Berliner Protest gegen Niedriglöhne für Assistenz

Menschen, die auf Pflege und Assistenz angewiesen sind, haben heute vor der Berliner Senatssozialverwaltung dagegen protestiert, dass ihr selbstbestimmtes Leben durch zu geringe Entlohnung der Assistenten zunehmend gefährdet ist.

Berliner Bündnisses für selbstbestimmtes Leben protestiert
kobinet-nachrichten

Mit ihren Betten und Rollstühlen blockierten die behinderten Menschen zeitweilig die Oranienstraße in Kreuzberg, wo die Sozialverwaltung ihren Sitz hat.

„Wir stehen hier, weil wir höhere Entgelte für persönliche Assistenz brauchen“, war auf einem Flugblatt des Berliner Bündnisses für selbstbestimmtes Leben behinderter Menschen zu lesen. „Dass die Vergütung für persönliche Assistenz im Niedriglohnsektor angelangt ist, beraubt uns mehr und mehr nicht nur der Möglichkeit, ein selbstbestimmtes Leben zu führen, sondern bedroht uns letztendlich in unserer Existenz.“

Die Unabhängigen Arbeitnehmervertretungen in der persönlichen Assistenz (UAPA) hatten zuvor bereits mit einer ebenso drastischen wie umstrittenen Aktion auf Lohndumping und schlechte Arbeitsbedingungen im Pflege- und Assistenzbereich (kobinet 27.4.09) aufmerksam gemacht.

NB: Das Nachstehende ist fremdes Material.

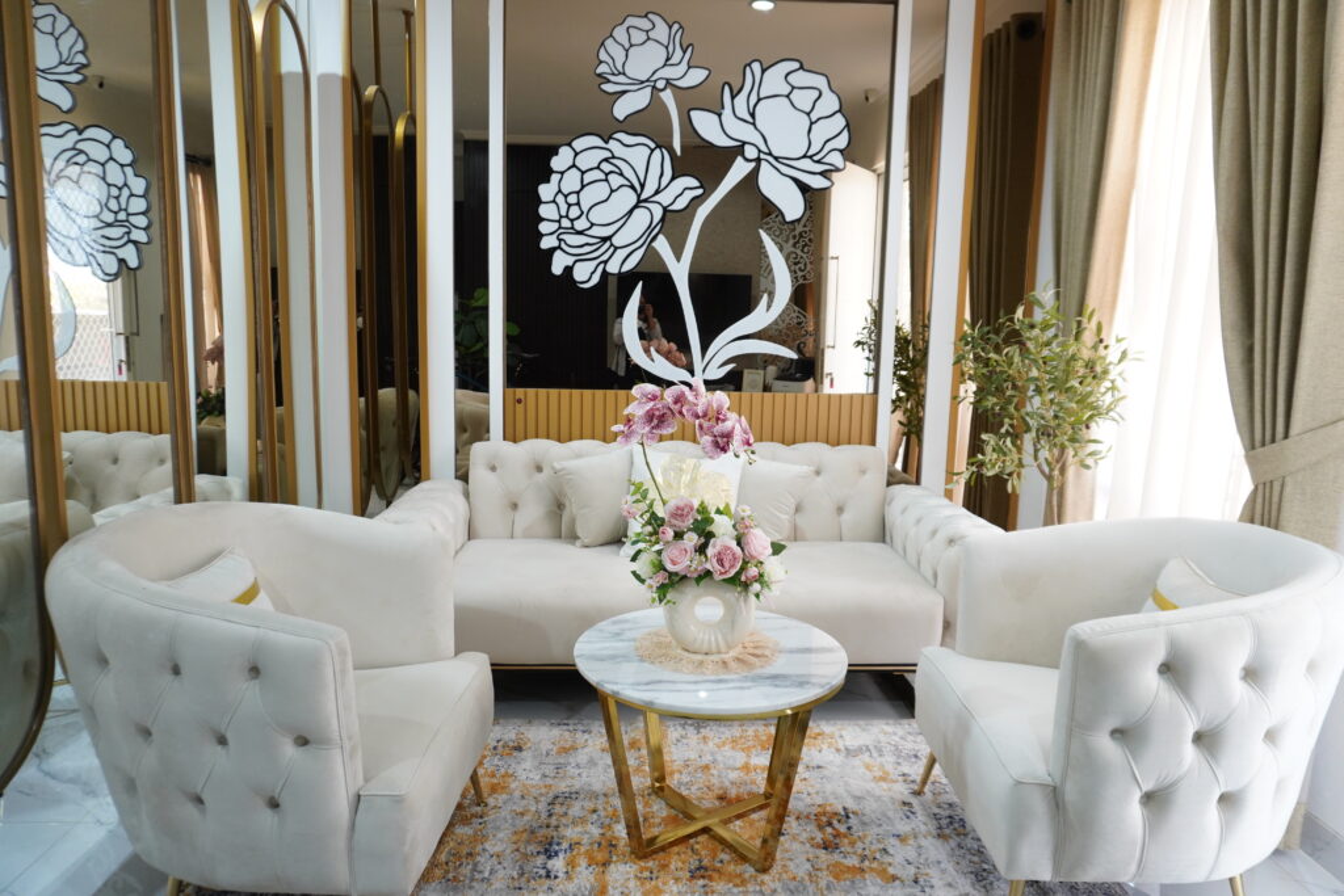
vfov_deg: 53.1
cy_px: 448
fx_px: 896
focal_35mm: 24
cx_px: 672
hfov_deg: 73.7
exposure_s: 1/40
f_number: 5
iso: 800
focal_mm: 16
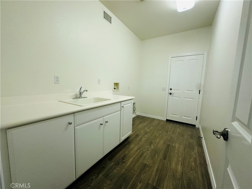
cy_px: 94
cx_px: 126
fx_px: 102
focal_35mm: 14
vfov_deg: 85.7
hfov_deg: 102.1
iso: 250
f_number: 2.2
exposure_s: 1/60
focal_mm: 2.22
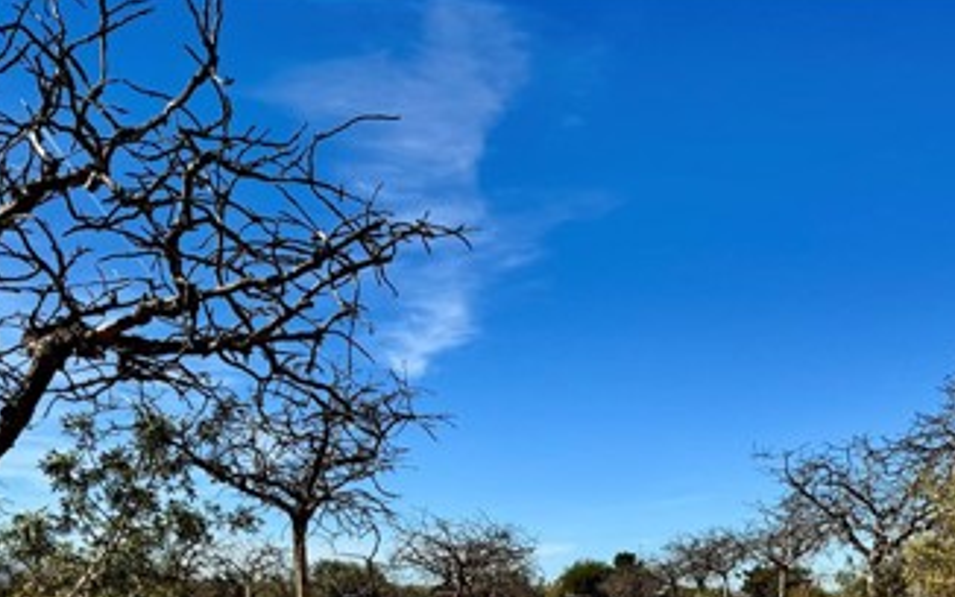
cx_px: 545
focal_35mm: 50
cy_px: 688
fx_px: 1302
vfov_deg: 23.9
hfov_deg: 40.2
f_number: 1.78
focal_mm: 6.76
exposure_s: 1/7092
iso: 80
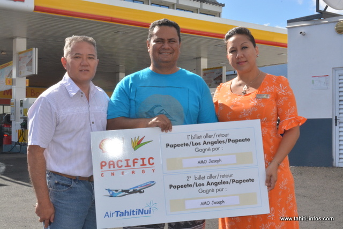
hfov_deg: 37.8
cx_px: 172
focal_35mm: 52
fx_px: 500
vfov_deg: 25.8
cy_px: 114
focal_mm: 35
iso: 1000
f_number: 29
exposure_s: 1/200
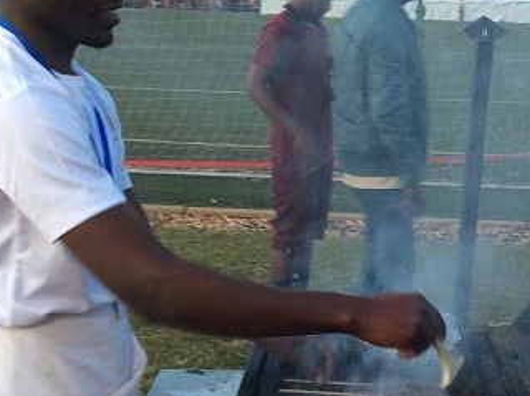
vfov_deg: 21.0
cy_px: 215
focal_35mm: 70
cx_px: 422
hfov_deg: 27.3
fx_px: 1070
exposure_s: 1/24
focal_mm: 3.3
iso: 50
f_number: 2.4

Nun meldeten sich die unmittelbar Betroffenen zu Wort: „Assistenz ist eine Form der Hilfeerbringung, bei der wir bestimmen, wer bei uns arbeitet, wann und wo gearbeitet wird und welche Arbeiten wie getan werden. So verfügen wir über unseren Alltag und unser Leben. In einem Heim oder mit einem üblichen Pflegedienst wäre das nicht möglich. Die Assistenten arbeiten in unserem Privatbereich. Ihre Tätigkeit berührt unsere Intimsphäre. Sie führen das aus, wozu wir nicht in der Lage sind: Ankleiden, Körperhygiene, Haushalt, Unterwegsbegleitung, Kommunikation. Ihre Arbeit erfordert Diskretion, soziale Kompetenz und körperliche Fitness. Sie ist eine sehr anspruchsvolle Tätigkeit. Deshalb muss sie angemessen entlohnt werden.“

In einer Presserklärung betont das Bündnis: „Das Land Berlin hatte vor fast 30 Jahren eine Vorreiterrolle bei der Ermöglichung von Assistenz und deren Finanzierung, nicht zuletzt deshalb, weil damals und auch in späteren Jahren die Senatsverwaltung für Integration, Arbeit und Soziales hier in der Oranienstraße 106 sich dem Gespräch mit uns stellte und unsere Forderungen nachvollziehen konnte.“ Die Senatsverwaltung ist neben den Pflegekassen und der Liga der Wohlfahrtsverbände als Vertragspartner dafür verantwortlich, dass der Vergütungssatz, der in Berlin für persönliche Assistenz gezahlt wird, seit 12 Jahren im Wesentlichen unverändert blieb. Die Lebenshaltungskosten sind im gleichen Zeitraum um 17 % gestiegen.

„Wir finden kaum noch Leute, die für den Lohn, den wir zahlen können, diese Arbeit machen wollen – und wenn, dann nur solange, bis sich ihnen ein besser bezahlter Job bietet“, beschreibt das Bündnis die heutige unerträgliche Situation.

Die Straßenblockade machte deutlich, dass mit den Entgelten, die derzeit für persönliche Assistenz behinderter Menschen gezahlt werden, diese Arbeit kaum noch durchzuführen ist. Als die von einem Autofahrer gerufene Polizei eintraf, um die Straße frei zu machen, war bereits die Sozialstaatssekretärin zu den fast 50 Demonstranten auf die Straße gekommen. Im Foyer der Sozialverwaltung äußerte Petra Leuschner (Die Linke) Verständnis für das Anliegen der Protestler, mit deren Problemen sie sich schon beschäftigt habe. Eine Zusage für eine rasche Klärung konnte und wollte die Staatssekretärin aber nicht machen.